Task >> Return each line below holding the string "Wafer".

Raw data >>
============================================================
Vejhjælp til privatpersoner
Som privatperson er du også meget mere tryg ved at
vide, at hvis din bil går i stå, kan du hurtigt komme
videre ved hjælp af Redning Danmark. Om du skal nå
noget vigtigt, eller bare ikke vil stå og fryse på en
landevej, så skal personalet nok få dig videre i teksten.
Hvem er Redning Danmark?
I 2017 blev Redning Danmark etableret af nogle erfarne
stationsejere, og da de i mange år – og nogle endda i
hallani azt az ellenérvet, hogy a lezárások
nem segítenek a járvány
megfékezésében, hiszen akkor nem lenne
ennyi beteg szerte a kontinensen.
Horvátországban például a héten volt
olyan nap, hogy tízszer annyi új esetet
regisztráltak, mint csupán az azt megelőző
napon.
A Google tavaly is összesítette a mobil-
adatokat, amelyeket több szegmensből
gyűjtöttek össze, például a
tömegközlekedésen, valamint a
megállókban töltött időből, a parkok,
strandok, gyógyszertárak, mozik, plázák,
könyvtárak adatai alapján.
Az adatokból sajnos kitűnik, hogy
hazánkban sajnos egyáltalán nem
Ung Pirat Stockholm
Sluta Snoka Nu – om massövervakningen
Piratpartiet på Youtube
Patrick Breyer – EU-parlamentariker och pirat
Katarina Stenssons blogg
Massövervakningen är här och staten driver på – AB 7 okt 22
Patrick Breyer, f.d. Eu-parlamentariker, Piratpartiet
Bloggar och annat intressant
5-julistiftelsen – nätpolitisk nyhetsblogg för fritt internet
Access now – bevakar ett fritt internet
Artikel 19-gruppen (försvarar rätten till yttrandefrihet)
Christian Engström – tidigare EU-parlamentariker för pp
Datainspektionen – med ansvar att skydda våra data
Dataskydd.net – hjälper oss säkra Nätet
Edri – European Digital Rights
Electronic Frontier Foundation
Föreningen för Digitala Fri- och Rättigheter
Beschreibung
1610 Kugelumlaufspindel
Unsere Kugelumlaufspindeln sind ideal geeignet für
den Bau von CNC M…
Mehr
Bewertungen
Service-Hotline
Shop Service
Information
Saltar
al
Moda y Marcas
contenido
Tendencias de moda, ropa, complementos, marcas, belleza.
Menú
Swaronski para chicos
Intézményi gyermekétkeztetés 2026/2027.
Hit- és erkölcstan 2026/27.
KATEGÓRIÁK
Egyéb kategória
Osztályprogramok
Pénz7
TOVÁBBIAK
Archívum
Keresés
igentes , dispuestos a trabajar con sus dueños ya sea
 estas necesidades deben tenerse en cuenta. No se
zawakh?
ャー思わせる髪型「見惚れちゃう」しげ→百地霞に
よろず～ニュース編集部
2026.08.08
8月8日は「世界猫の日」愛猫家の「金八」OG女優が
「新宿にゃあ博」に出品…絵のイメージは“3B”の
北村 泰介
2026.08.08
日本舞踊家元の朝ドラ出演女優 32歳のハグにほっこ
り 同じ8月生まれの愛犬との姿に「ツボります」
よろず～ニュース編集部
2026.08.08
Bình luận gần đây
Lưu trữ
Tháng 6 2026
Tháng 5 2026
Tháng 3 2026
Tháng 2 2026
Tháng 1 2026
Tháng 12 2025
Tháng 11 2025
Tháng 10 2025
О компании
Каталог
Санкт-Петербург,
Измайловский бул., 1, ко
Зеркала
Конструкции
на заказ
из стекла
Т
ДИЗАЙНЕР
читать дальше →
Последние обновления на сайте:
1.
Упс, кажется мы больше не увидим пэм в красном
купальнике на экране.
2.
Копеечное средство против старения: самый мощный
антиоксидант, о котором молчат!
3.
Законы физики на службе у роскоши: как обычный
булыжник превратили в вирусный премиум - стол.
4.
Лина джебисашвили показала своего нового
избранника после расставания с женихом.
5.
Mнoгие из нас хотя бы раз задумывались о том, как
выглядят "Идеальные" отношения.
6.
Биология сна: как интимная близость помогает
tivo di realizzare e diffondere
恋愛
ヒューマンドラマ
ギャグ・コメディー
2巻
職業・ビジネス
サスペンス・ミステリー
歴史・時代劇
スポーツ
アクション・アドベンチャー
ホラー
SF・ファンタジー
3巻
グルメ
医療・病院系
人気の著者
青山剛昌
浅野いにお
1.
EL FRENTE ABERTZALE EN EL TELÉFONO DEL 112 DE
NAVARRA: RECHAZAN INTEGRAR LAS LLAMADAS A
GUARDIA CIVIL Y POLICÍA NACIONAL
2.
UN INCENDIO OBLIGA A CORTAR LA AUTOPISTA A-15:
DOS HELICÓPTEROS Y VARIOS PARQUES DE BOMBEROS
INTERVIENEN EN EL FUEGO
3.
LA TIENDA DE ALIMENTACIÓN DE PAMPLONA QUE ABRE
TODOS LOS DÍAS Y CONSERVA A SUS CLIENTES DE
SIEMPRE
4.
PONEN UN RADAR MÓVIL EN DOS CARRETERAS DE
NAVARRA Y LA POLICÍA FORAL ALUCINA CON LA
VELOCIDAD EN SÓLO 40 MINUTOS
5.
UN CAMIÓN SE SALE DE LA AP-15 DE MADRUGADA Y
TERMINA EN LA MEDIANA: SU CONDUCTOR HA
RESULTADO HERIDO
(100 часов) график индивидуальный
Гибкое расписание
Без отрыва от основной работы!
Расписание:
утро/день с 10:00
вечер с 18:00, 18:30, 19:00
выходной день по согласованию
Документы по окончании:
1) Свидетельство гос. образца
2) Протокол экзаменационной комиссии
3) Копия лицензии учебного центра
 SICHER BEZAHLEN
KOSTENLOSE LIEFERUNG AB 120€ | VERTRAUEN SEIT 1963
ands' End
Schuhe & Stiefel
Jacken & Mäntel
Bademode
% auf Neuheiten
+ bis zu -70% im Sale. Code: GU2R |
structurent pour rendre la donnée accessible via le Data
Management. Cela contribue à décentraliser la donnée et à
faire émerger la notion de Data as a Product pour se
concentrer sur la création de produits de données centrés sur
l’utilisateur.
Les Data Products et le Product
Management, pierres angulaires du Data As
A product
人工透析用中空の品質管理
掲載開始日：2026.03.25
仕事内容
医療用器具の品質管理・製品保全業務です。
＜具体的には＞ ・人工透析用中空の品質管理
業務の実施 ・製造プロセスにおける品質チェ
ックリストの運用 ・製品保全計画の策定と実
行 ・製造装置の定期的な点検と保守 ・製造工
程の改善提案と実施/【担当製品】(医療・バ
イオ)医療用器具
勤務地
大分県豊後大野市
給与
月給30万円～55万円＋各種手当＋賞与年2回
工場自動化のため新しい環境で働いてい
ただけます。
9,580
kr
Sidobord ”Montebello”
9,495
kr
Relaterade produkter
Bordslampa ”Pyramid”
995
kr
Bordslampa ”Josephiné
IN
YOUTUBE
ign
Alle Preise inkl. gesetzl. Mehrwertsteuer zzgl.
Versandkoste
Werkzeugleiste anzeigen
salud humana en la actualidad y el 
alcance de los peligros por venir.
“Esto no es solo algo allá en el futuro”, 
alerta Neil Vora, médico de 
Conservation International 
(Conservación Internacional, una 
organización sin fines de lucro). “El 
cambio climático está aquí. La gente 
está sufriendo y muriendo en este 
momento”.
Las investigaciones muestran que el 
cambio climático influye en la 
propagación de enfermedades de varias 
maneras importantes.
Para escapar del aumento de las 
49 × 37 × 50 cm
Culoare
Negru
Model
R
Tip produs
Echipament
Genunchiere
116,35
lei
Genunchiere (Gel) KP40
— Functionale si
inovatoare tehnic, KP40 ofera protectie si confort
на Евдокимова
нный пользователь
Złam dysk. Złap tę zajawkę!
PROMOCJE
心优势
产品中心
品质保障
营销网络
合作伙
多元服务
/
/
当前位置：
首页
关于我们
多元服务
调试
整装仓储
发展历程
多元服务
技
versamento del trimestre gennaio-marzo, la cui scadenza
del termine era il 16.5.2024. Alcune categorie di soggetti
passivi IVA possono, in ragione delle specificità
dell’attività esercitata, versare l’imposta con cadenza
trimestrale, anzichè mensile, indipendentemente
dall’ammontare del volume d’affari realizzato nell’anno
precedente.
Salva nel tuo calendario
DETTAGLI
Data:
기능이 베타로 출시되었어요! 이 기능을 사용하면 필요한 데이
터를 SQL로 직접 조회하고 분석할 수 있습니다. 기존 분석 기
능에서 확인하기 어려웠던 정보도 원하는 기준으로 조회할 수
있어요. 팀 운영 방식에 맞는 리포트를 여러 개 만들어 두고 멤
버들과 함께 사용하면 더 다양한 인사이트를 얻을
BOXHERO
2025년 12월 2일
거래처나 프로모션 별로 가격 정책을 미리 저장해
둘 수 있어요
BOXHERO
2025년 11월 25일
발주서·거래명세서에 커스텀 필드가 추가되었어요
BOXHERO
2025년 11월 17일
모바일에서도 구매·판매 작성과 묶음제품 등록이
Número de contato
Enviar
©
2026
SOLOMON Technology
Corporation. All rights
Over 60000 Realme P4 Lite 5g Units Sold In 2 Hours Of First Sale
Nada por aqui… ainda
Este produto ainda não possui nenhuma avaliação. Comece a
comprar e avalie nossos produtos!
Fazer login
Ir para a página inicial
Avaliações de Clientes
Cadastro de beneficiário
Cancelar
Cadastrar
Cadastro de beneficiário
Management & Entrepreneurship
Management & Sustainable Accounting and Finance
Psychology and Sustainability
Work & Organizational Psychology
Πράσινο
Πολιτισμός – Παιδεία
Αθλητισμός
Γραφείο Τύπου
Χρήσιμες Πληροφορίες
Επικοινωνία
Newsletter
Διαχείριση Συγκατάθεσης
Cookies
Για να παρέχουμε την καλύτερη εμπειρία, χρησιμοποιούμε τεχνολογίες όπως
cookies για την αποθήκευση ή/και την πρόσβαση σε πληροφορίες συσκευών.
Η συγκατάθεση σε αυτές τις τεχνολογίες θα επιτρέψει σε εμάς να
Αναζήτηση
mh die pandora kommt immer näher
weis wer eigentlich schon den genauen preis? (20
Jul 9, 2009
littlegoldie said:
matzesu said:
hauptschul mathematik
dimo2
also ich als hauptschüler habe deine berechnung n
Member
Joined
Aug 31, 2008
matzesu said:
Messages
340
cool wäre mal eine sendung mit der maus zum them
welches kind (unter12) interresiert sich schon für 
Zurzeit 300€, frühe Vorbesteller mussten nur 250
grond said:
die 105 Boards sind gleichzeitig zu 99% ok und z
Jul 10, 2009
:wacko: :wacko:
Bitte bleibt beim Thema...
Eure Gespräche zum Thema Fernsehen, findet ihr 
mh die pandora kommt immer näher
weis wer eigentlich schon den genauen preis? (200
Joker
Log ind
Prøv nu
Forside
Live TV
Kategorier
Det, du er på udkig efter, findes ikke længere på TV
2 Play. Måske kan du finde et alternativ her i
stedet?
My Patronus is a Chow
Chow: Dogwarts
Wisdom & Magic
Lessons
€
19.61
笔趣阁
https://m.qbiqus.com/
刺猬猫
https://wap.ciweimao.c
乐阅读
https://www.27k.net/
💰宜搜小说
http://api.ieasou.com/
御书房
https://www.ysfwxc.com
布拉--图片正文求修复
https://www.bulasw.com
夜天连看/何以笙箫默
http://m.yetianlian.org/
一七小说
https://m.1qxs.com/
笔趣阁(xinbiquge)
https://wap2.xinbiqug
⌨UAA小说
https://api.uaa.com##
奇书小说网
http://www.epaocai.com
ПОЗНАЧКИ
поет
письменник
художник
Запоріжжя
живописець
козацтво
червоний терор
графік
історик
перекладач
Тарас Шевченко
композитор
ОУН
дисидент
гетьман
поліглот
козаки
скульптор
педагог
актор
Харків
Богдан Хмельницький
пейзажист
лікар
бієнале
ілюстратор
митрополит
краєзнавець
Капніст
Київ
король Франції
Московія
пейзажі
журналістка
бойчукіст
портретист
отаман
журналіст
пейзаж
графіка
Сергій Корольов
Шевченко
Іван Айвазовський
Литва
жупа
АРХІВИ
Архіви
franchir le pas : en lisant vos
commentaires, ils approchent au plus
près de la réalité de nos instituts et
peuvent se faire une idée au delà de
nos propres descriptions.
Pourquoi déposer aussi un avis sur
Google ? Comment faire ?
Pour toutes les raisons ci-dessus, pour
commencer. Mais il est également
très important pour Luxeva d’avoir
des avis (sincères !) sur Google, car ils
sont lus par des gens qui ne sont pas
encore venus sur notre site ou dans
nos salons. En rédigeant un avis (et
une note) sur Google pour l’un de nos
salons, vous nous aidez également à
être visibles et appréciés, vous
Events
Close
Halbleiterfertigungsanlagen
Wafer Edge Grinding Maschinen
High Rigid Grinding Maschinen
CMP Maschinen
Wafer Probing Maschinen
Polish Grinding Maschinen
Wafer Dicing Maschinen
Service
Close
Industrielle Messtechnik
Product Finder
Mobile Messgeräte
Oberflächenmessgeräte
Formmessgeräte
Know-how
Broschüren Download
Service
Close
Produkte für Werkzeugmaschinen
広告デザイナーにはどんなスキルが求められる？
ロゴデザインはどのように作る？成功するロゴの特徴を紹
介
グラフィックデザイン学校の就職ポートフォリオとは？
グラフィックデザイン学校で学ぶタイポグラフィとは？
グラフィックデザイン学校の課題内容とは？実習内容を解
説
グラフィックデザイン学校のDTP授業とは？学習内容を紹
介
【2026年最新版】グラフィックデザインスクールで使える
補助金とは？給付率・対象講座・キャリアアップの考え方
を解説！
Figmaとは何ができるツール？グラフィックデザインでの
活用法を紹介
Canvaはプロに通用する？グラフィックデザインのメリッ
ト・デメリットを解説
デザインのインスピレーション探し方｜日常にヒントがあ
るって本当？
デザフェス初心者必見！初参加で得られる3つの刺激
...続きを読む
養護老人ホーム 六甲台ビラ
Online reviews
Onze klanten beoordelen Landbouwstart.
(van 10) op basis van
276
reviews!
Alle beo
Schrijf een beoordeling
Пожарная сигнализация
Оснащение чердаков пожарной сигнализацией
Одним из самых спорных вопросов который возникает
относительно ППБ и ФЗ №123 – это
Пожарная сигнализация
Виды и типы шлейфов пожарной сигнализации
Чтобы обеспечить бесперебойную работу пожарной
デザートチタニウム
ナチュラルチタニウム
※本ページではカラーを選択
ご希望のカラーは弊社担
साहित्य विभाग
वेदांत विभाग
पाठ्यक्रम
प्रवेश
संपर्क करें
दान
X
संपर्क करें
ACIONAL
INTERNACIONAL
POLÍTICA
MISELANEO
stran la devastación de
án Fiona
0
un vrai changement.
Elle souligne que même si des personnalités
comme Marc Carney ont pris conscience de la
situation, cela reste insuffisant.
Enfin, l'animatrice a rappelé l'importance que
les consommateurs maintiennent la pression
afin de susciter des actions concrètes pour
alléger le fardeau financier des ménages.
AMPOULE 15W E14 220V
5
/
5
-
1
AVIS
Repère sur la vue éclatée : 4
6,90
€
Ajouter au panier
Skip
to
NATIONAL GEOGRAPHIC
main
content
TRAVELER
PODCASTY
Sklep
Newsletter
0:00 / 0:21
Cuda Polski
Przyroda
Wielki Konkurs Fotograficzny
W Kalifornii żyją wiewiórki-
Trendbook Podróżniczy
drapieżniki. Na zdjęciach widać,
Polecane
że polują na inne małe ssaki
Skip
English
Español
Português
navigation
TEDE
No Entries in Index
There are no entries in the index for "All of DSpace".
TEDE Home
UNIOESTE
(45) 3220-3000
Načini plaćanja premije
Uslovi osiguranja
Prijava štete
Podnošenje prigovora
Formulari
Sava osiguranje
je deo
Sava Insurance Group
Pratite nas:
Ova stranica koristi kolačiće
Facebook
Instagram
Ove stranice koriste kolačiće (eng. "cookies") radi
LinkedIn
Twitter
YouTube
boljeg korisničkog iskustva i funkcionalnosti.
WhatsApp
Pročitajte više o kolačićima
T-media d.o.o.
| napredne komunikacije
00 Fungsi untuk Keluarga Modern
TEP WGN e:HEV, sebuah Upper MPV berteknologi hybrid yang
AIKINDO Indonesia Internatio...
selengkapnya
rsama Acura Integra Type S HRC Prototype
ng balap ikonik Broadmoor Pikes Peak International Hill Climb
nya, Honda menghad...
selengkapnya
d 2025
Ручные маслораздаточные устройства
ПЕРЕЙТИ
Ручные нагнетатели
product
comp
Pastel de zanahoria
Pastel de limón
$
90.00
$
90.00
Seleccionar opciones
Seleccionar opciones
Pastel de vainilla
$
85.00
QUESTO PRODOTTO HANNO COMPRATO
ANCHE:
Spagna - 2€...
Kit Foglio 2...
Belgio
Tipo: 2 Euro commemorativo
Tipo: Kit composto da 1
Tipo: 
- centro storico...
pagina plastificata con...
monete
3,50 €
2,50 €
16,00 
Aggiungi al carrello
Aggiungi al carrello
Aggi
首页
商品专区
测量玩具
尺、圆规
============================================================
Exercise solution >>
Wafer Edge Grinding Maschinen
Wafer Probing Maschinen
Wafer Dicing Maschinen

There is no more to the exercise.